Task requirements: Repeat the text of every record below without changing a single character, and leave out the pictures.

[Chart analysis data]
________________________
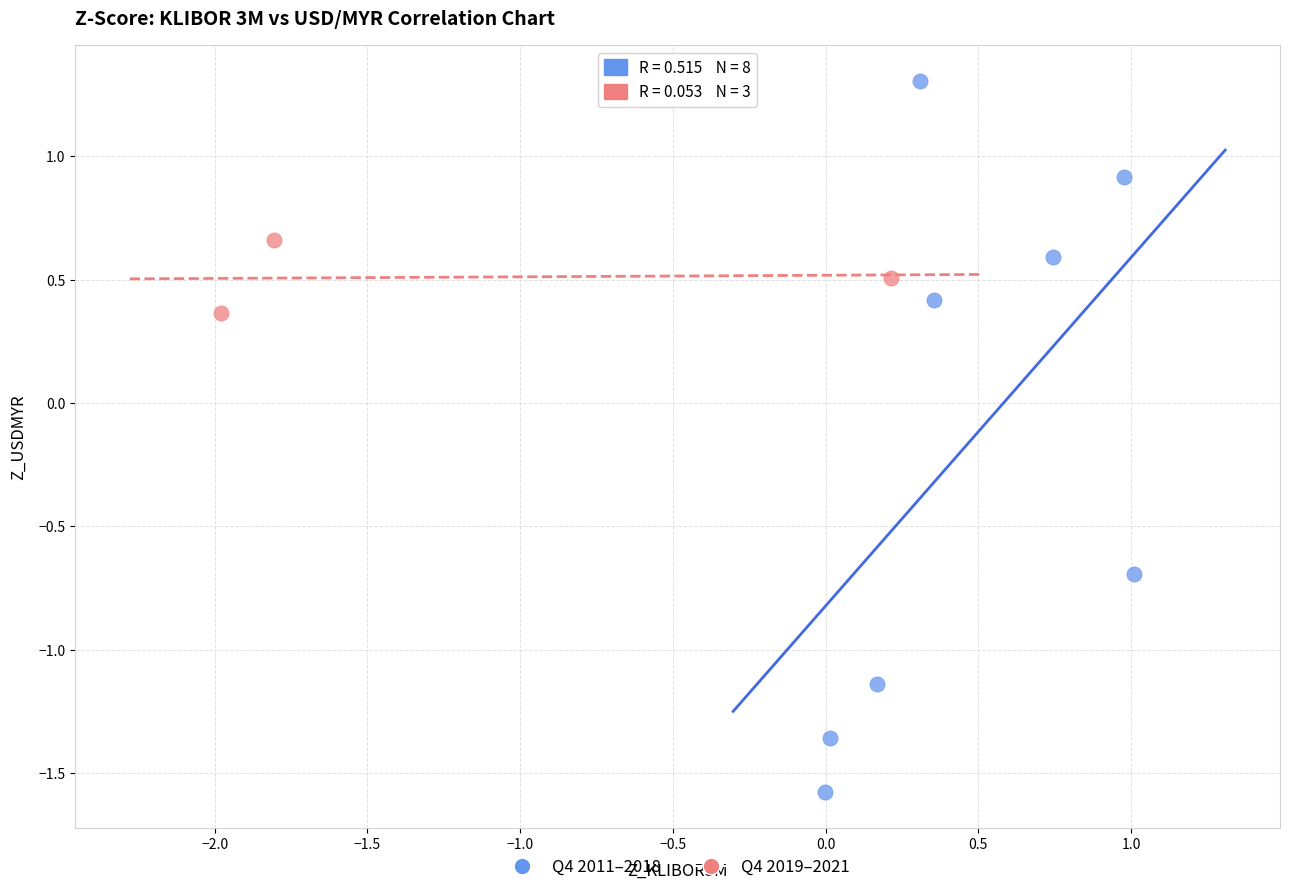

Which series reaches the maximum Y coordinate?

Q4 2011–2018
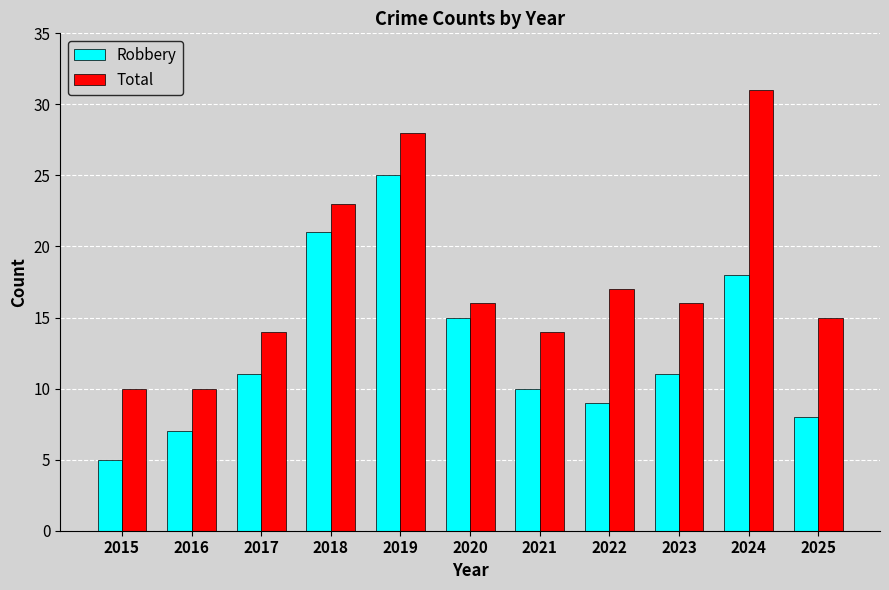

Reading left to right, transcribe all the data shown in this chart.

Robbery: 5	7	11	21	25	15	10	9	11	18	8
Total: 10	10	14	23	28	16	14	17	16	31	15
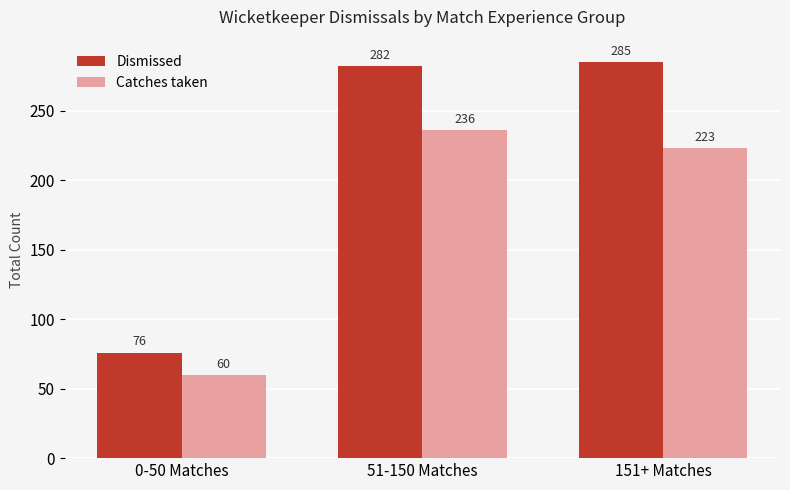

Rank the series by their average value, from lowest to highest.

Catches taken, Dismissed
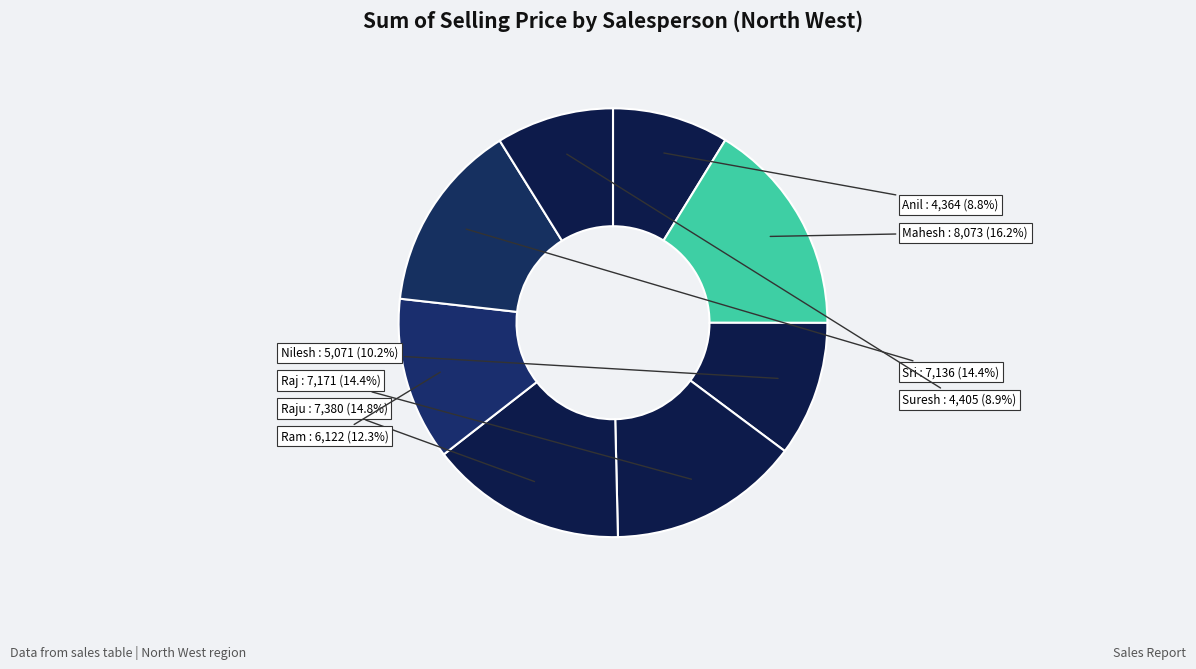

What is the largest slice in the pie chart?

Mahesh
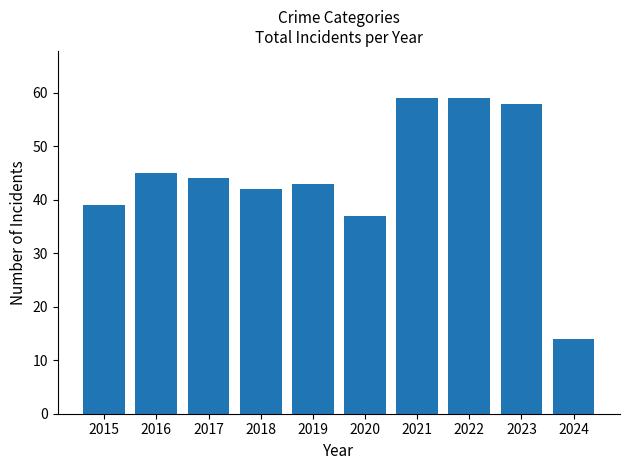

The value at 2023 is 58. True or false?

True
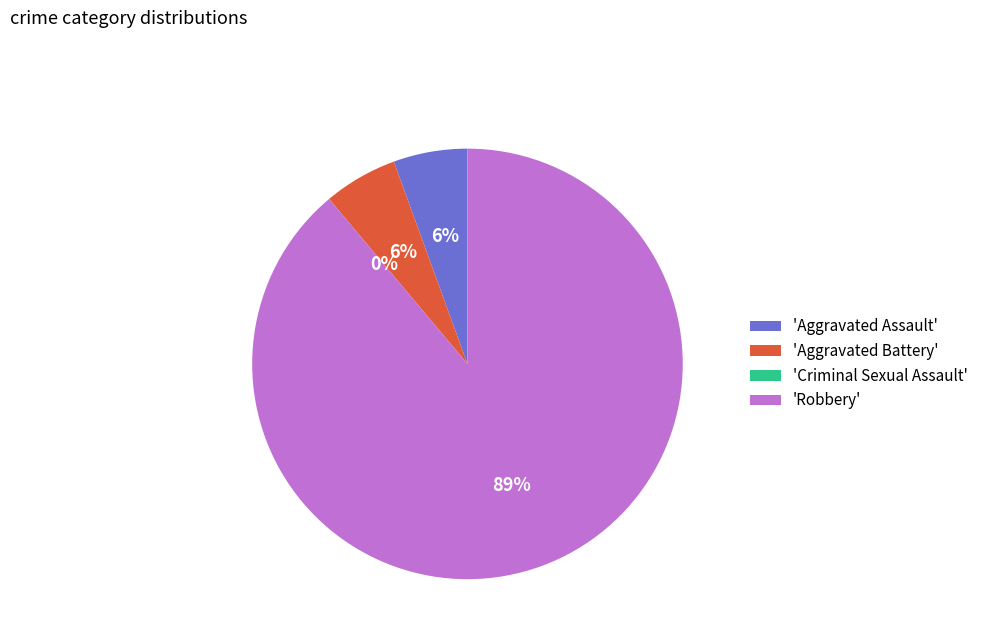

To the nearest percent, what is the difference between the Robbery and Aggravated Assault slice percentages?

83%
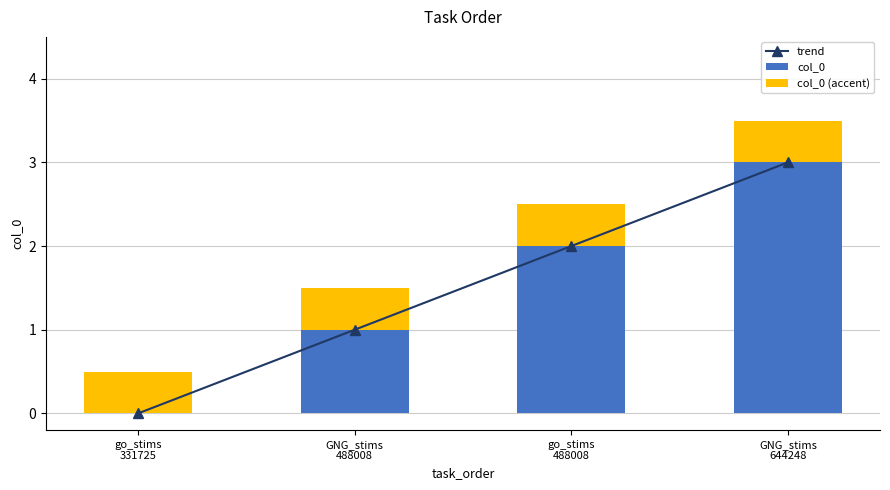

Reading left to right, extract all data points from this chart.

trend: 0.0	1.0	2.0	3.0
col_0: 0.0	1.0	2.0	3.0
col_0 (accent): 0.5	0.5	0.5	0.5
________________________
Answer section:
Which series reaches the maximum Y coordinate?

Q4 2011–2018

Reading left to right, transcribe all the data shown in this chart.

Robbery: 5	7	11	21	25	15	10	9	11	18	8
Total: 10	10	14	23	28	16	14	17	16	31	15

Rank the series by their average value, from lowest to highest.

Catches taken, Dismissed

What is the largest slice in the pie chart?

Mahesh

The value at 2023 is 58. True or false?

True

To the nearest percent, what is the difference between the Robbery and Aggravated Assault slice percentages?

83%

Reading left to right, extract all data points from this chart.

trend: 0.0	1.0	2.0	3.0
col_0: 0.0	1.0	2.0	3.0
col_0 (accent): 0.5	0.5	0.5	0.5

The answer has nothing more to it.